> [EXTRACT]:
-=-=-=-=-
The impartial hearing officer found that the CSE failed to develop an appropriate behavior plan for the student. An FBA is warranted for students whose behavior impedes their learning or that of others (20 U.S.C. § 1414[d][3][B][i]; 8 NYCRR 200.4[b][1][v]; 8 NYCRR 200.4 [d][3]).  An FBA is

 

…the process of determining why a student engages in behaviors that impede learning and how the student's behavior relates to the environment. The functional behavioral assessment includes, but is not limited to, the identification of the problem behavior, the definition of the behavior in concrete terms, the identification of the contextual factors that contribute to the behavior (including cognitive and affective factors) and the formulation of a hypothesis regarding the general conditions under which a behavior usually occurs and probable consequences that serve to maintain it. (8 NYCRR 200.1[r])

 

A failure to, if appropriate, consider and address behaviors that impede learning in developing and implementing the child’s IEP would constitute a denial of FAPE to the child (Appendix A to Part 300 Notice of Interpretation, Section IV, Question 38).
-=-=-=-=-
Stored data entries

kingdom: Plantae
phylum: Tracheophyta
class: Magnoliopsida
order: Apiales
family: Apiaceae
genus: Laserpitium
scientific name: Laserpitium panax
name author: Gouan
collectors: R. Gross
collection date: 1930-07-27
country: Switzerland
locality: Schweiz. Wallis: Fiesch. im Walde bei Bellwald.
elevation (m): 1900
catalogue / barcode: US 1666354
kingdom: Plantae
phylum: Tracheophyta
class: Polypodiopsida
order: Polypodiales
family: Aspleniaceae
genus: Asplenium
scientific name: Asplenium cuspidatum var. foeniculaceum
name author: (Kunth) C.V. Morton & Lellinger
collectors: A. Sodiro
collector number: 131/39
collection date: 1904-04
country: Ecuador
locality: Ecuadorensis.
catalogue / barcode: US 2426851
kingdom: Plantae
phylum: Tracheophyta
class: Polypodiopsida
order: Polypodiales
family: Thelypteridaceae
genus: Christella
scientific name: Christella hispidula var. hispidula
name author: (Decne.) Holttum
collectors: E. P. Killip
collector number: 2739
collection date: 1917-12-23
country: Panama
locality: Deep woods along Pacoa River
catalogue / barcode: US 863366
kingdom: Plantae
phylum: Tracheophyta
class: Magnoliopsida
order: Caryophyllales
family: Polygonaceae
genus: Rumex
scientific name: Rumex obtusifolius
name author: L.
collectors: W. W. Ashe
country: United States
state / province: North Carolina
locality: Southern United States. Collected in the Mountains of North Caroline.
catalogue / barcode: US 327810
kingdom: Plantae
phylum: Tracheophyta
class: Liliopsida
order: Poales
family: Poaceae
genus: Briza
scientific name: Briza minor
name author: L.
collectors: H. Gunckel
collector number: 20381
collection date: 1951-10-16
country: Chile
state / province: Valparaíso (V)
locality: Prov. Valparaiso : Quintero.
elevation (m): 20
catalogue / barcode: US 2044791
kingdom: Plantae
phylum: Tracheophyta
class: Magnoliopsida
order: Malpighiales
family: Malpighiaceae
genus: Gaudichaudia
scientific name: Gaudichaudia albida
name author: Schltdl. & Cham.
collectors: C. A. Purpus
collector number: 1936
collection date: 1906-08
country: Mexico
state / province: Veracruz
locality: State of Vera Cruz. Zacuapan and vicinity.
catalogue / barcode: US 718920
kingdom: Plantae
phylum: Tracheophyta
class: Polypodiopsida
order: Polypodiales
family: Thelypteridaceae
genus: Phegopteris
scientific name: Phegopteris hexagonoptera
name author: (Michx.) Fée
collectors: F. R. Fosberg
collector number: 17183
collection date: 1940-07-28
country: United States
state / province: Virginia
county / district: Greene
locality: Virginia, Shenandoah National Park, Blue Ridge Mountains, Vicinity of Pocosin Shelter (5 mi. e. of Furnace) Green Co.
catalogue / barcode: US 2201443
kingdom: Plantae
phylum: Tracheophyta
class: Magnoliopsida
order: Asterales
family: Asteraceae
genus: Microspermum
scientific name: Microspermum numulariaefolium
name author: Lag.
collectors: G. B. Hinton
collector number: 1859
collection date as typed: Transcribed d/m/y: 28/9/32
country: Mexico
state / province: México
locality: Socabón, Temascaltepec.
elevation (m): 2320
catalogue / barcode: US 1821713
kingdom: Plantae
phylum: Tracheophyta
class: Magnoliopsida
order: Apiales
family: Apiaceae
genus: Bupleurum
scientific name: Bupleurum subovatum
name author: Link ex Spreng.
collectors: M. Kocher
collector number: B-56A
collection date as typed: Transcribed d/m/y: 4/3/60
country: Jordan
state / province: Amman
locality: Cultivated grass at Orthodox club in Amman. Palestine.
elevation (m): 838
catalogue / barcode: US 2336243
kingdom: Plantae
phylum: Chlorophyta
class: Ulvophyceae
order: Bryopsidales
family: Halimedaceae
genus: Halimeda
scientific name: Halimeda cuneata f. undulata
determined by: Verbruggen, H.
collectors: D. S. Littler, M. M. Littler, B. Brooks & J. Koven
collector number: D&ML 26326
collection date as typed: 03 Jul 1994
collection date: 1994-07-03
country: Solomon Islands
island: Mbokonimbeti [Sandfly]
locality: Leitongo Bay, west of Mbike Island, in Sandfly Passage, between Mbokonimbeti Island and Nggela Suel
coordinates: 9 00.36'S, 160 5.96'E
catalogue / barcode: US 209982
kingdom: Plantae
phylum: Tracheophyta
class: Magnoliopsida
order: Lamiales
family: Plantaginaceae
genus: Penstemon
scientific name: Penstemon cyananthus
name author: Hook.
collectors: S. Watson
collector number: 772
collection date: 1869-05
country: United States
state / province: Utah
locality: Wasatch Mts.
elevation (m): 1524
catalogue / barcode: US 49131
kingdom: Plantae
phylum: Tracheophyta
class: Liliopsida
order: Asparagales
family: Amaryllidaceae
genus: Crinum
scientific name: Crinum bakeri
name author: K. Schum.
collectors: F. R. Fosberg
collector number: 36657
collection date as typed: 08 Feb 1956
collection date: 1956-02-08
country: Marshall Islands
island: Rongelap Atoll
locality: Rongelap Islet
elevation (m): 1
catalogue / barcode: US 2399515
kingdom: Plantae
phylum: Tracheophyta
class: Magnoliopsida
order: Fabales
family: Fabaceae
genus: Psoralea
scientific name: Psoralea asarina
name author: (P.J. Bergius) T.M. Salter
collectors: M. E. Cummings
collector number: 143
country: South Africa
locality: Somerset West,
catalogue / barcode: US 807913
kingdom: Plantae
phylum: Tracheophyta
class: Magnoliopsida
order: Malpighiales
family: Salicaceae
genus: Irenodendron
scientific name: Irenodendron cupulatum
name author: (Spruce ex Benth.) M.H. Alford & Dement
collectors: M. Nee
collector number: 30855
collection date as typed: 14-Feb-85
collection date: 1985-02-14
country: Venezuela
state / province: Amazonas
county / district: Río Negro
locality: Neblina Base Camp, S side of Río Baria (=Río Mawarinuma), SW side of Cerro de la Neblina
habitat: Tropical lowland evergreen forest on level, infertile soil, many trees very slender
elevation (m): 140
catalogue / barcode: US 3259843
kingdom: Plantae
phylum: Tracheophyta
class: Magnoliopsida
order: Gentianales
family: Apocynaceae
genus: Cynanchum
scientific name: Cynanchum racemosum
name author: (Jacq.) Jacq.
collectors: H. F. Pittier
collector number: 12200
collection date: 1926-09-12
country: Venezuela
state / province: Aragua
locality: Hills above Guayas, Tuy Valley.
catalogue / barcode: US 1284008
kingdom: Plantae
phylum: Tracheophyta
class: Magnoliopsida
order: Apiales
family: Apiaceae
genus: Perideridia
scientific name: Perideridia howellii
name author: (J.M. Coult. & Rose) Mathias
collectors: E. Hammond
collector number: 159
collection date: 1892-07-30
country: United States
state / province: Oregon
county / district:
-=-=-=-=-
Edit the passage on functional behavioral assessments, starting with "The impartial hearing" and going on through "(8 NYCRR 200.1[r])", replacing "CSE" with "school district". The records can be left aside, since nothing here depends on them.

The impartial hearing officer found that the school district failed to develop an appropriate behavior plan for the student. An FBA is warranted for students whose behavior impedes their learning or that of others (20 U.S.C. § 1414[d][3][B][i]; 8 NYCRR 200.4[b][1][v]; 8 NYCRR 200.4 [d][3]).  An FBA is

 

…the process of determining why a student engages in behaviors that impede learning and how the student's behavior relates to the environment. The functional behavioral assessment includes, but is not limited to, the identification of the problem behavior, the definition of the behavior in concrete terms, the identification of the contextual factors that contribute to the behavior (including cognitive and affective factors) and the formulation of a hypothesis regarding the general conditions under which a behavior usually occurs and probable consequences that serve to maintain it. (8 NYCRR 200.1[r])